# START OF Document extract
Dict returns the *Dict value at key. If the value is a Reference, it is resolved first.

func (*Dict) Get

func (d *Dict) Get(key string) (Object, bool)

Get returns the raw object for key. The returned object may be a Reference; use Dict.Dict / Reader.Resolve if you need the resolved value.

func (*Dict) Has

func (d *Dict) Has(key string) bool

Has reports whether key is present.

func (*Dict) Int

func (d *Dict) Int(key string) (int64, bool)

Int returns the Integer value at key. If the value is a Reference, it is resolved first.

func (*Dict) Iter

func (d *Dict) Iter() iter.Seq2[string, Object]

Iter returns an iterator over key/value pairs in insertion order.

func (*Dict) Keys

func (d *Dict) Keys() []string

Keys returns the dictionary keys in insertion order.

func (*Dict) Len

func (d *Dict) Len() int

Len returns the number of entries in the dictionary.

func (*Dict) Name

func (d *Dict) Name(key string) (Name, bool)

Name returns the Name value at key. If the value is a Reference, it is resolved first.

func (*Dict) Stream

func (d *Dict) Stream(key string) (*Stream, bool)

Stream returns the *Stream value at key. If the value is a Reference, it is resolved first.

func (*Dict) String

func (d *Dict) String(key string) (string, bool)

String returns the value at key as a Go string, decoded according to the PDF text-string rules (UTF-16BE BOM, UTF-8 BOM, otherwise PDFDocEncoding). If the value is a Reference, it is resolved first.

type DocInfo

type DocInfo struct {
	Title        string
	Author       string
	Subject      string
	Keywords     string
	Creator      string
	Producer     string
	CreationDate time.Time
	ModDate      time.Time
	Custom       map[string]string
}

DocInfo is a value snapshot of the standard /Info dictionary entries. Missing entries are zero values. Custom carries any non-standard keys as raw decoded strings.

type DumpOptions

type DumpOptions struct {
	// PreviewMaxBytes is the maximum number of decoded stream bytes shown
	// as the preview_utf8 field. Default 80. Set to -1 to disable.
	PreviewMaxBytes int
	// InlineStreamContent embeds the decoded stream as hex under the
	// "decoded.hex" field. Off by default — real PDFs produce huge
	// fixtures otherwise.
	InlineStreamContent bool
}

DumpOptions controls Dump's behaviour.
# END OF Document extract
# START OF Provided data
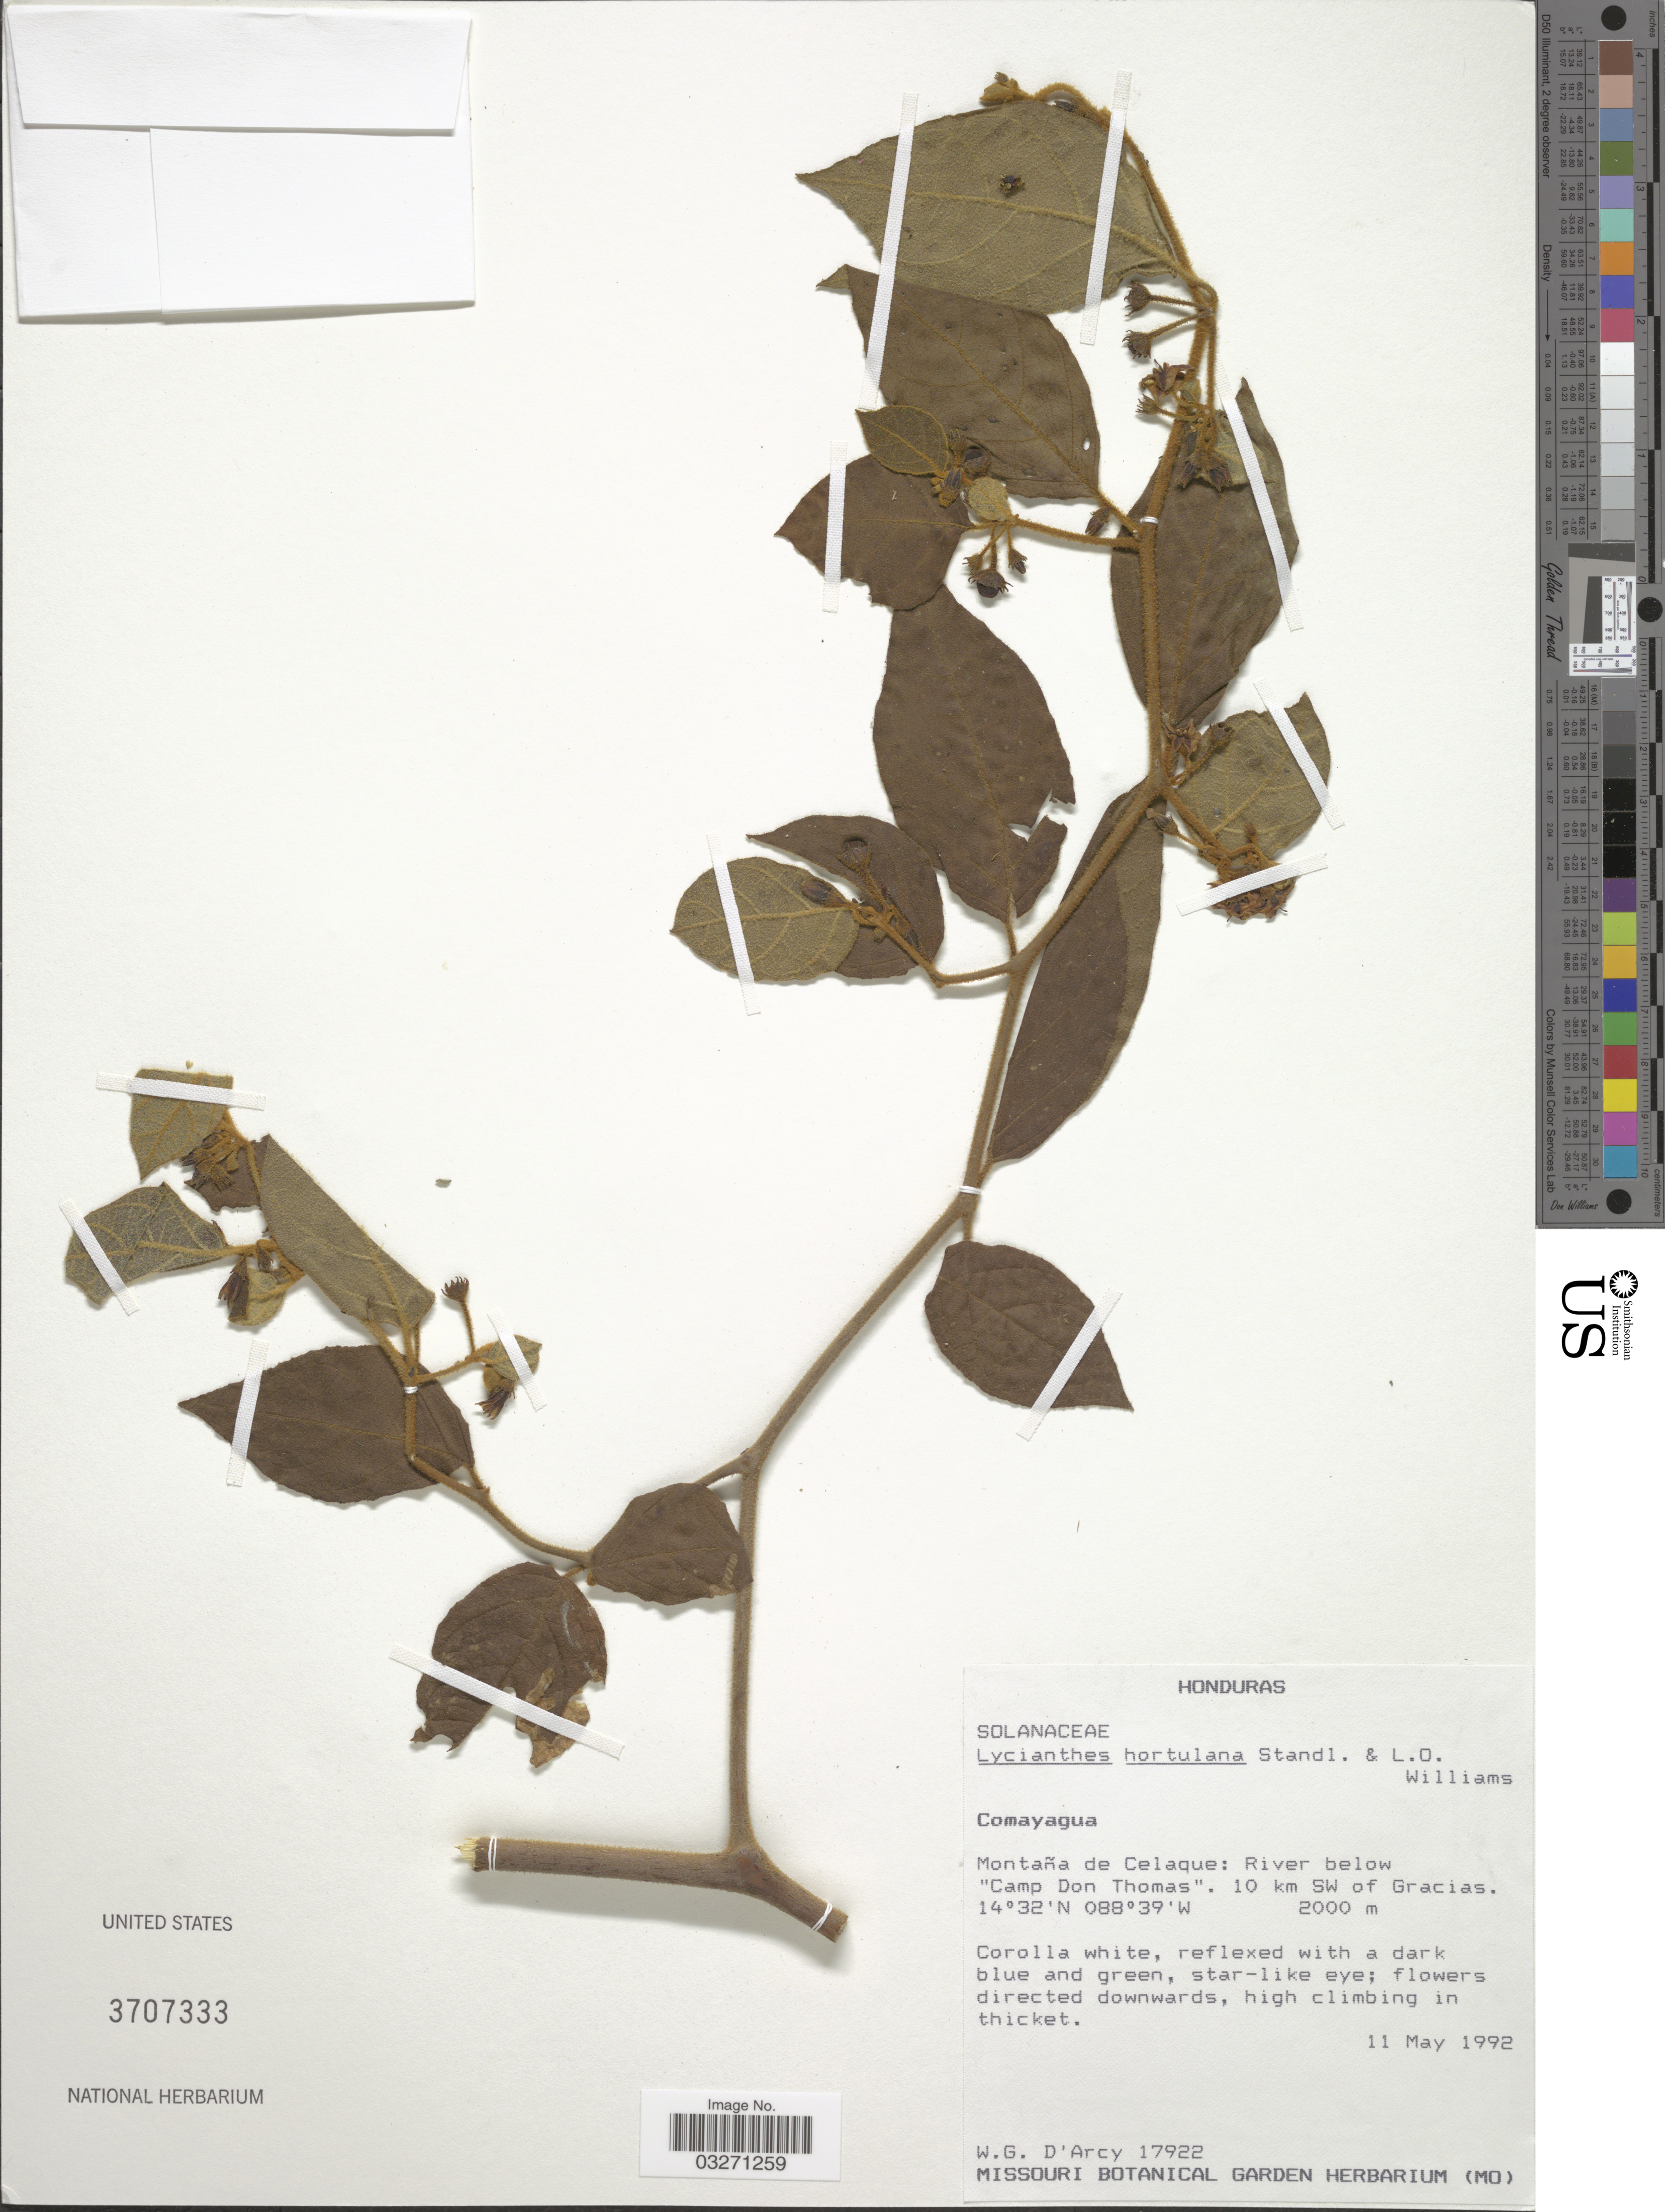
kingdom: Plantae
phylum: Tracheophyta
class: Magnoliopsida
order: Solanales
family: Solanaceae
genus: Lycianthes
# END OF Provided data
# START OF Provided data
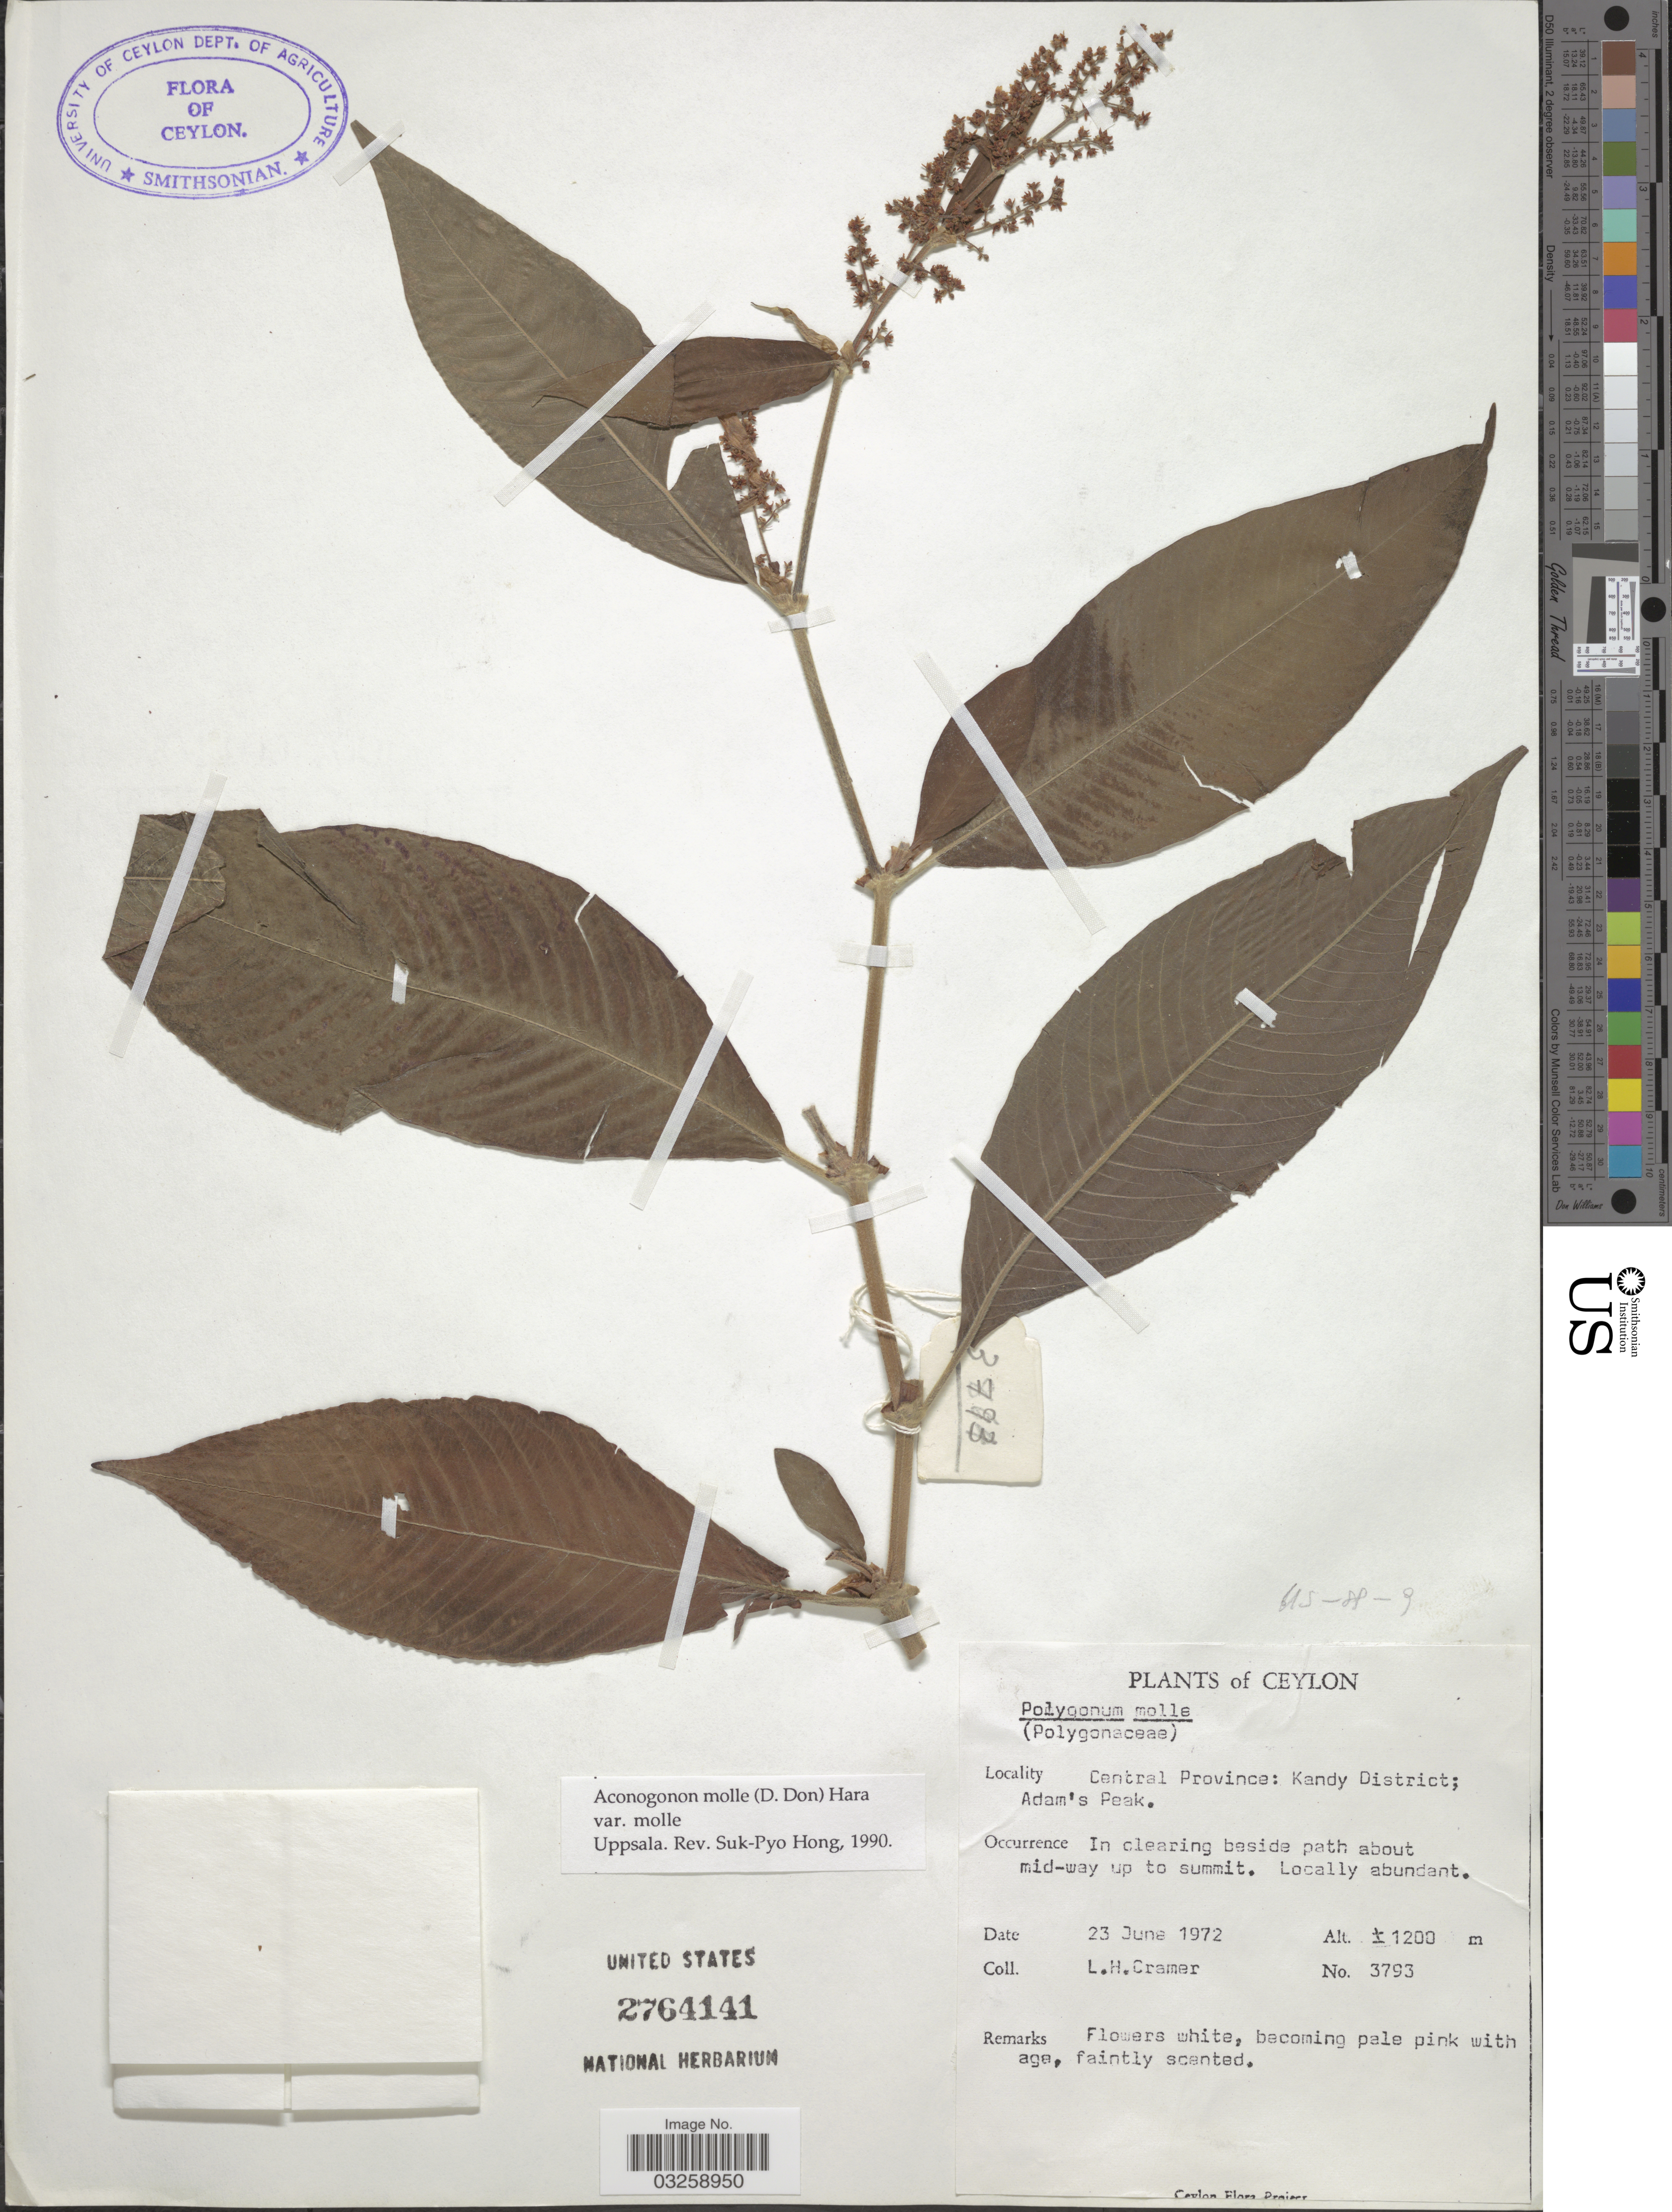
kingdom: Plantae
# END OF Provided data
Resume the PDF package reference above from the point at which it stops, following its final sentence on DumpOptions.

» Exercise answer:
type EmbeddedFile added in v0.0.3

type EmbeddedFile struct {
	Name string
	Spec *Dict
}

EmbeddedFile is one entry from the catalog's EmbeddedFiles name tree (a PDF attachment). Spec is the /Filespec dictionary; its /EF stream holds the bytes.

type Integer

type Integer int64

Integer is a PDF integer object.

type Name

type Name string

Name is a PDF name object, e.g. /Length, /Type. The leading slash is not stored.

type Null

type Null struct{}

Null is the PDF null object.

type Object

type Object interface {
	// contains filtered or unexported methods
}

Object is the sealed PDF object type. Concrete variants:

Name, Integer, Real, Bool, String, *Dict, Array, *Stream, Reference, Null

Callers should type-switch or type-assert on the concrete type when they need a specific value. The Resolve* helpers on Reader perform the common dereference-and-assert pattern.

type ObjectEntry

type ObjectEntry struct {
	Reference Reference
	Object    Object
}

ObjectEntry is yielded by Reader.Objects: an in-use indirect object plus its resolved value.

type Option added in v0.0.3

type Option func(*Reader)

Option configures a Reader at Open time.

func WithMaxStreamSize added in v0.0.3

func WithMaxStreamSize(n int64) Option

WithMaxStreamSize sets the per-stream decoded-size cap; n <= 0 disables it. Applied before parsing, so it also bounds streams decoded during Open.

type Reader

type Reader struct {

	// MaxStreamSize caps each stream's decoded size; <= 0 disables it. Setting
	// it after Open misses Open-time (xref/object) streams; use WithMaxStreamSize.
	MaxStreamSize int64
	// contains filtered or unexported fields
}

Reader is a parsed PDF document. It is not safe for concurrent use.

func Open

func Open(rs io.ReadSeeker, opts ...Option) (*Reader, error)

Open parses a PDF from rs. rs must remain valid for the lifetime of the returned Reader.

func OpenFile

func OpenFile(path string, opts ...Option) (*Reader, error)

OpenFile opens path and parses it as a PDF. The file stays open until Reader.Close is called.

func (*Reader) Catalog

func (r *Reader) Catalog() (*Dict, error)

Catalog returns the document catalog dictionary.

func (*Reader) Close

func (r *Reader) Close() error

Close releases the underlying resource. For Reader instances created via Open with a non-file ReadSeeker, Close is a no-op.

func (*Reader) DecodeStream

func (r *Reader) DecodeStream(obj Object) ([]byte, error)

DecodeStream resolves obj to a stream and returns its decoded content.

func (*Reader) DocumentInfo

func (r *Reader) DocumentInfo() DocInfo

DocumentInfo returns the standard /Info dictionary entries as a value snapshot. Missing entries return zero values.

func (*Reader) EmbeddedFiles added in v0.0.3

func (r *Reader) EmbeddedFiles() []EmbeddedFile

EmbeddedFiles returns the document's embedded files (PDF attachments) from the catalog's EmbeddedFiles name tree, in tree order. Returns nil when there are none.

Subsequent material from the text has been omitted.